What happens when you run apt commands

Background

In Linux world softwares are delivered in the form of package. As a software engineer wants to work in Linux platform, you’ll run package management commands again and again. So you need to understand what actually happens when you run such commands. In this article, I’ll introduce this topic.

Note that different Linux distros have different package management tool. In this article let’s focus on Ubuntu system and the package management tool is apt.

Software repositories

Nowadays, everybody is familiar with app store, which is one central location. And users can retrieve applications there. In Linux world, software repositories work just like app store. Software repositories are generally made available in the form of mirros, to which your Linux system subscribe.

There are many repository mirrors in the world, you can decide which ones to use. In Ubuntu system, it’s defined in the config file of /etc/apt/sources.list as follows:

The URLs defined in the file are just software repositories.

Package index

The APT package index is essentially a database of available packages from the repositories mentioned above.

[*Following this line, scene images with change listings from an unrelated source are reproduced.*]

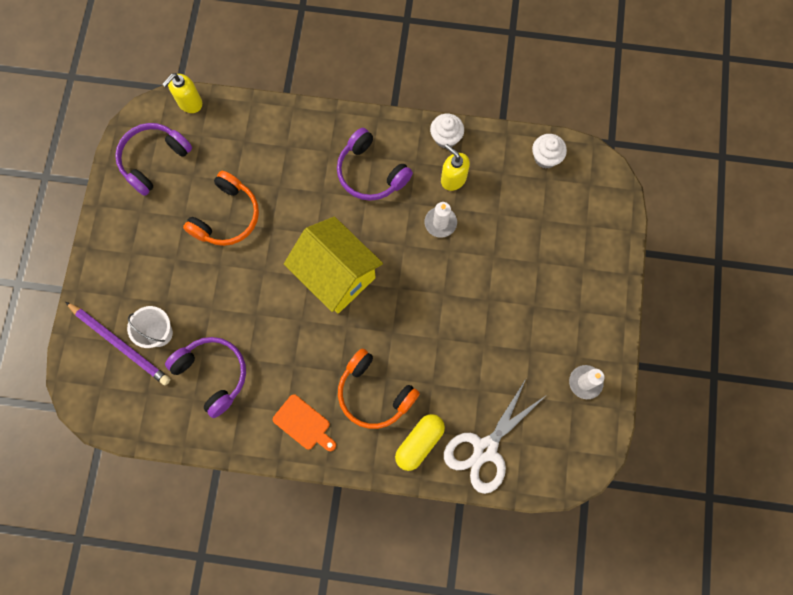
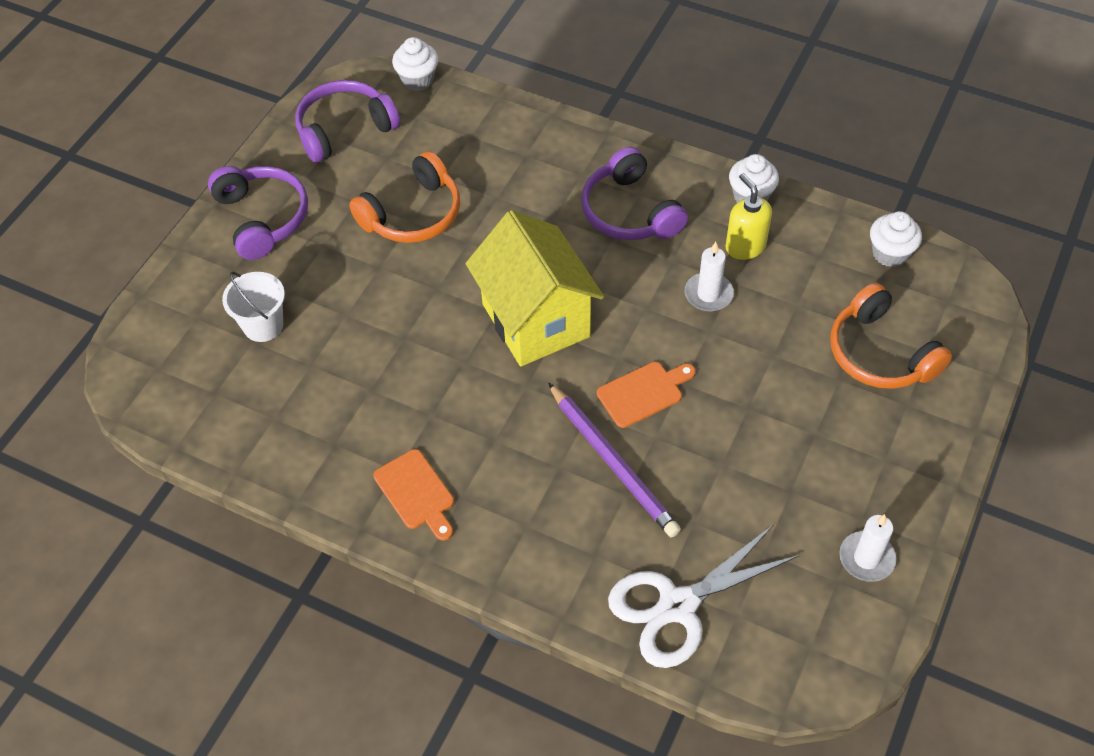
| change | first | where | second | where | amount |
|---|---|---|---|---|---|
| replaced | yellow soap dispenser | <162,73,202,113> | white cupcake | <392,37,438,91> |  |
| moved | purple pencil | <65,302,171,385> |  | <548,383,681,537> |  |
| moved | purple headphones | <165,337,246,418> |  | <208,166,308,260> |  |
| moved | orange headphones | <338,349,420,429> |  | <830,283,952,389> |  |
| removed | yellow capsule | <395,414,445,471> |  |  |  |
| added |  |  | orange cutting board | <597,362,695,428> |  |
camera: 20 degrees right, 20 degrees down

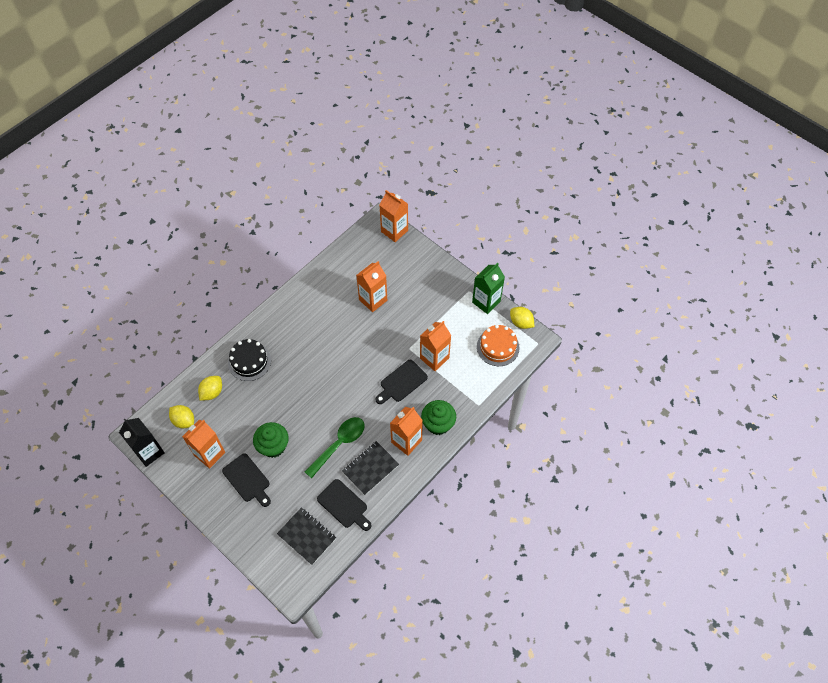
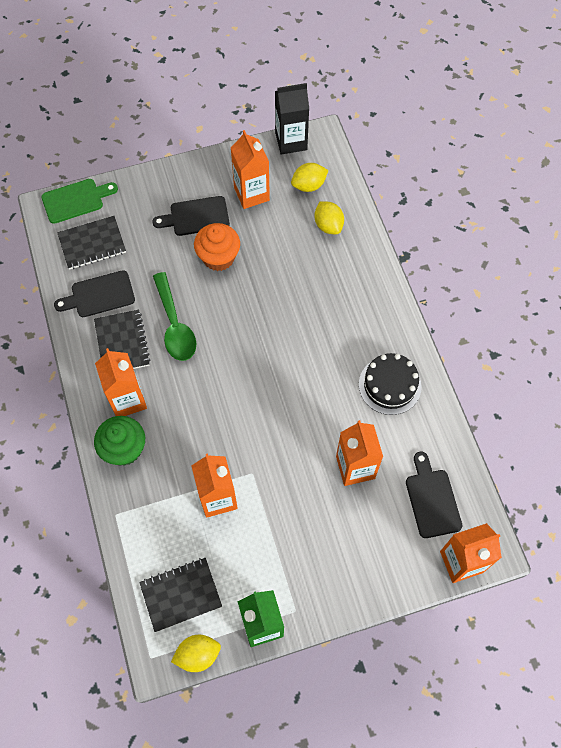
| change | first | where | second | where | amount |
|---|---|---|---|---|---|
| replaced | orange cake | <477,325,519,366> | black notebook | <139,558,222,632> |  |
| moved | black cake | <228,339,271,381> |  | <359,353,422,415> |  |
| moved | black cutting board | <376,360,428,404> |  | <406,452,462,538> |  |
| recoloured | green cupcake | <253,422,289,458> | orange cupcake | <194,223,240,271> |  |
| added |  |  | green cutting board | <41,179,118,224> |  |
camera: 120 degrees right, 5 degrees up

In Ubuntu system, the package index files are stored in /var/lib/apt/lists

apt update

Based on the above two points, we can easily understand what happens when we run apt update. It doesn’t update any installed packages, instead it updates the package index files in your local machine by sending new network requests to the software repositories. That’s also the reason why we need to run it before we run apt upgrade or apt install. Because the upgraded version or the newly installed version will depend on the updated package index files. In this way users will get the lastest version of the target package.

Before you actually install a package, you can run apt-cache search command with the package name to get the list of any matched available packages. This can help you in case that you don’t know the exact package name in advance.

apt-cache command doesn’t send any network request, instead it works based on the package index files in your local machine. How to prove this point? Of course the most direct way is reading the source code. But I want to show you another way to prove it with the tool of strace.

strace is a tool can show you all the invoked system call when you run a command. If our guess about apt-cache search is correct, it should invoke system call to read the files in the package index directory /var/lib/apt/lists, right? Let’s have a look by running this command:

1
strace apt-cache search openvpn 2>&1 | grep open

Not that the 2>&1 part in the preceding command, this is because strace writes all its output to stderr, not stdout. And a pipe redirects stdout, not stderr. So you need to redirect stderr of strace to stdout before piping to grep. The output is very long but contains the following lines:

Same as what we guessed. All right.

apt install

There are many people asking questions on the forums about the secret of apt install like this one. Does apt install download the source code of packages and then build it on your machine? That’s also one of the question came to my mind when I first touched Linux world. My intuition tells me there shouldn’t be compiling and building process involved when I run apt install. Because I think it’s too time consuming.

In fact, apt install is used to install the prebuilt binary package to your machine. Simply speaking, it does two tasks:

  • Download the package, a Debian package, to /var/cache/apt/archives
  • Extract files from the Debian package and copy them to the specific system location

Because Ubuntu is originated from Debian system, so the package you install on Ubuntu is in fact a Debian package which is an archive file with the name ending .deb. For instance, the openvpn Debian package is as follows:

Then we can use ar x <package_name.deb> command to extract the package, you will find that there are three files inside each Debian package:

  • debian-binary – A text file indicating the version of the .deb package format.
  • control.tar.gz – A compressed file and it contains md5sums and control directory for building package.
  • data.tar.xz – A compressed file and it contains all the files to be installed on your system. This is what we need continue to exmpolre.

Run the following tar command to open this tarball

1
tar -xf data.tar.xz

Note that the tarball contains the following directories:

take a look into the usr directory, you’ll find the prebuild binaries.